Disfunção do tronco cerebral com o conseqüente
comprometimento do mecanismo de despertar.
Disfunção cortical bilateral e do tronco
cerebral
As
alterações da consciência constituem
um continuum, variando desde o estado de alerta ao coma
profundo, sendo caracterizados os seguintes estado:
Confusão: estado caracterizado
pela incapacidade da manutenção de um
pensamento ou modo ação coerentes, com
evidente distúrbio da atenção.
Clinicamente, a confusão é evidente quando
um paciente aparentemente desperto, é incapaz
de responder a solicitações que necessitem
de coerência. É comum em encefalopatias
metabólicas.
Delirium: estado confusional acrescido
de hiperatividade autonômica, sendo caracterizado
por desorientação, irritabilidade, alucinações
visuais e agitação psicomotora além
de sintomas disautonômicos como taquicardia sudorese,
hipertensão e tremores. É comumente observado
em distúrbios metabólicos ou tóxicos.
Sonolência: estado de turvação
da consciência no qual o paciente pode ser despertado
prontamente, mediante estímulo verbal ou doloroso
e suas respostas são coerentes.
Estupor: caracteriza-se pelo despertar
mediante estimulação mais vigorosa, mas
as respostas aos comandos são lentas, inconsistentes
e inadequadas.
Obnubilação: nesta situação,
observa-se a alternância entre períodos
de sonolência com excitabilidade, irritabilidade
e confusão.
Estado vegetativo crônico ou persistente:
caracterizado pela manutenção do ciclo
sonovigília, mas sem atividade mental superior.

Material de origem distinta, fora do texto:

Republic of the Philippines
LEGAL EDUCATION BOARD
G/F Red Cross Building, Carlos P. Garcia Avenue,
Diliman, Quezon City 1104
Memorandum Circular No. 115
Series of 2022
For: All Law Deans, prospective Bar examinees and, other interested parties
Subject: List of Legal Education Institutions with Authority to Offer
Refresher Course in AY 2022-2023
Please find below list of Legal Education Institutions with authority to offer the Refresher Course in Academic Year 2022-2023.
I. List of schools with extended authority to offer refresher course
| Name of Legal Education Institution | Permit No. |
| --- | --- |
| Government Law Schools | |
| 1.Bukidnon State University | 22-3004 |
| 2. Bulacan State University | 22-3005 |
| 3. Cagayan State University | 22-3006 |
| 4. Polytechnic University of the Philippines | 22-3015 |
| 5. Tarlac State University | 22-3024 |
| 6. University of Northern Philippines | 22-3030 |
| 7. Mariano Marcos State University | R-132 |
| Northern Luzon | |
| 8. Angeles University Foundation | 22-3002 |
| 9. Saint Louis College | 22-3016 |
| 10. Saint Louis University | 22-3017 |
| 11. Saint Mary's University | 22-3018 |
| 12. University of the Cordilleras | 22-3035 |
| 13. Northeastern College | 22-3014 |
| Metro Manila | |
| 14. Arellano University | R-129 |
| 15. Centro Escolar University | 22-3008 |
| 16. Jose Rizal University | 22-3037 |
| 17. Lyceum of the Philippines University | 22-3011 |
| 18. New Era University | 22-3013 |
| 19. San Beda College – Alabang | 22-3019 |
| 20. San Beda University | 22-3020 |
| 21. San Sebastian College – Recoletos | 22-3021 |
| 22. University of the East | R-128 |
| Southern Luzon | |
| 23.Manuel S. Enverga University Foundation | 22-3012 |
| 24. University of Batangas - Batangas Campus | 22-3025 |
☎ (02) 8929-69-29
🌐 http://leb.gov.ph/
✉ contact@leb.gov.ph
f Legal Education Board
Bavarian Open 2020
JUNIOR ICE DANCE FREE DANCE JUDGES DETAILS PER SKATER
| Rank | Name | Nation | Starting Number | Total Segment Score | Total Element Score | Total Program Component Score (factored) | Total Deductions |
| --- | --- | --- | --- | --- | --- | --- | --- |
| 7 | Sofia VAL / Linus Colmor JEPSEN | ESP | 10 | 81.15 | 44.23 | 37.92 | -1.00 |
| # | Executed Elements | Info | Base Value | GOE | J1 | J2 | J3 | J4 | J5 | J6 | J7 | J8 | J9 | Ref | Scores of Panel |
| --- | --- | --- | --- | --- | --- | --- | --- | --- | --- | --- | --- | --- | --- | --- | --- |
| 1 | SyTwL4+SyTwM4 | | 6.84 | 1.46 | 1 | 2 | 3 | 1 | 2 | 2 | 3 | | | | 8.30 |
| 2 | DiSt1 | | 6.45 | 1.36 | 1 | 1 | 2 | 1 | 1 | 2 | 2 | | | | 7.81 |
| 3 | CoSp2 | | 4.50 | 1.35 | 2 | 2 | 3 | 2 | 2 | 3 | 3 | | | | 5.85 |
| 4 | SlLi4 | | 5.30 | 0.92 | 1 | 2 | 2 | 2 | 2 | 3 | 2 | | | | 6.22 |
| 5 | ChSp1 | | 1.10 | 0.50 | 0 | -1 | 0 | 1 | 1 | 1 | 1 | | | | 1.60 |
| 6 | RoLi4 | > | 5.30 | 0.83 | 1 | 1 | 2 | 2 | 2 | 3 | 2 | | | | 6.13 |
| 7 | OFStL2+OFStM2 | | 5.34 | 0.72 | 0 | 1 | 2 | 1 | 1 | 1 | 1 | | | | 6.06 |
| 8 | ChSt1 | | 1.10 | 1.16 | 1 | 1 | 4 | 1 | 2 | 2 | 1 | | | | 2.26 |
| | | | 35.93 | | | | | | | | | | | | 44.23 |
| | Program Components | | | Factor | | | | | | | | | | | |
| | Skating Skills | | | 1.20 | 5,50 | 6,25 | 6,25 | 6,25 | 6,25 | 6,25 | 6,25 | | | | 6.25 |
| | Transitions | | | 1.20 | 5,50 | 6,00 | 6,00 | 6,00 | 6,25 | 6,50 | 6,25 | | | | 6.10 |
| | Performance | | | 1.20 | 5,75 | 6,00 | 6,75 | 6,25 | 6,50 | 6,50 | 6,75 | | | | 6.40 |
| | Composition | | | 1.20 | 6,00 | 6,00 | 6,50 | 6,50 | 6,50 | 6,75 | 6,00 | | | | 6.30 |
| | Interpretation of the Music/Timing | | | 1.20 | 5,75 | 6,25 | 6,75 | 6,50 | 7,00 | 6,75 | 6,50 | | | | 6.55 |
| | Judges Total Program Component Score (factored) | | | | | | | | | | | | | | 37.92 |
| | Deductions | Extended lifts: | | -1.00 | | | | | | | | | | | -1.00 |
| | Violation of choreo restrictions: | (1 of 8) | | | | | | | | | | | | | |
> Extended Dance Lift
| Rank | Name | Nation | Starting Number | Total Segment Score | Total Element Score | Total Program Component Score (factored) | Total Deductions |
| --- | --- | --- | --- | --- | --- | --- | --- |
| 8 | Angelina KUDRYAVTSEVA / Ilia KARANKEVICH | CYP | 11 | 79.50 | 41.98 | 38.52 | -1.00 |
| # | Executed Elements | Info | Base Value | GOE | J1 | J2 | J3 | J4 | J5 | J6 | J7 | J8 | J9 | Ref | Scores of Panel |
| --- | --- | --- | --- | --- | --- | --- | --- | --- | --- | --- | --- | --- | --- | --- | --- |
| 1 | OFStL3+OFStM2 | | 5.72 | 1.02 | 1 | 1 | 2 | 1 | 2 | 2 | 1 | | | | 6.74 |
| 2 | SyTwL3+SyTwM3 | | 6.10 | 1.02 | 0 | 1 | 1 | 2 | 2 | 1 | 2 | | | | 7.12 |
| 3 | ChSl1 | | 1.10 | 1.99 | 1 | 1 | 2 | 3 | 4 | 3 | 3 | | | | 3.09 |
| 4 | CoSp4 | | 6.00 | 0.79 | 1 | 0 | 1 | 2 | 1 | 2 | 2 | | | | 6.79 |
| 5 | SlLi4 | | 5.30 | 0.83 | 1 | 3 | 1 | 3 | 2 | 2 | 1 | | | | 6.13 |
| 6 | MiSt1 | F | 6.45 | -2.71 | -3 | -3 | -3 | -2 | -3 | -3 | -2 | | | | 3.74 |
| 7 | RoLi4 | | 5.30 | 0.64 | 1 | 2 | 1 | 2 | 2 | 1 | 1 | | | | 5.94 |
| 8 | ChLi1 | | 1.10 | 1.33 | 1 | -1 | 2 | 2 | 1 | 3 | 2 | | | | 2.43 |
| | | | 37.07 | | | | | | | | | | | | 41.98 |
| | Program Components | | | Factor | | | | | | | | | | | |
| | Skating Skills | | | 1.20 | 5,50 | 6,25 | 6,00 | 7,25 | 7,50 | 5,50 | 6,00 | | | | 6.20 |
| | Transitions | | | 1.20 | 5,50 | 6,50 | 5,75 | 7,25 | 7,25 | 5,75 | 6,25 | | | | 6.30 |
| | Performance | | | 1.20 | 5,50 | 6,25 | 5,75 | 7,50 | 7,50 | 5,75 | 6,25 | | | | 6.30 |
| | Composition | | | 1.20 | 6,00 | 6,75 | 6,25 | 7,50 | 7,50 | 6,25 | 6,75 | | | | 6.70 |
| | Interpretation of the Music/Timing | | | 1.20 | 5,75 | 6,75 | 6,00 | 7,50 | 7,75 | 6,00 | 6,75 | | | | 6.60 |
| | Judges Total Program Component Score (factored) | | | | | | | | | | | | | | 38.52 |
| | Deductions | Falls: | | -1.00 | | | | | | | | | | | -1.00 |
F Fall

Este conceito foi proposto por Plum e Jennet e engloba
os dois quadros descritos a seguir.
Mutismo acinético: neste estado
é preservada a alternância do ciclo sono-vigília
sem evidência de respostas que denotem atividade
mental.
Estado apático: descrito por
Kretschmer, é clinicamente semelhante ao anterior
e decorre de degeneração cortical difusa
e bilateral, secundária a anoxia, trauma cranioencefálico
ou infecção.
A síndrome do cativeiro — também
conhecida como síndrome pontina ventral (ou ventropontina)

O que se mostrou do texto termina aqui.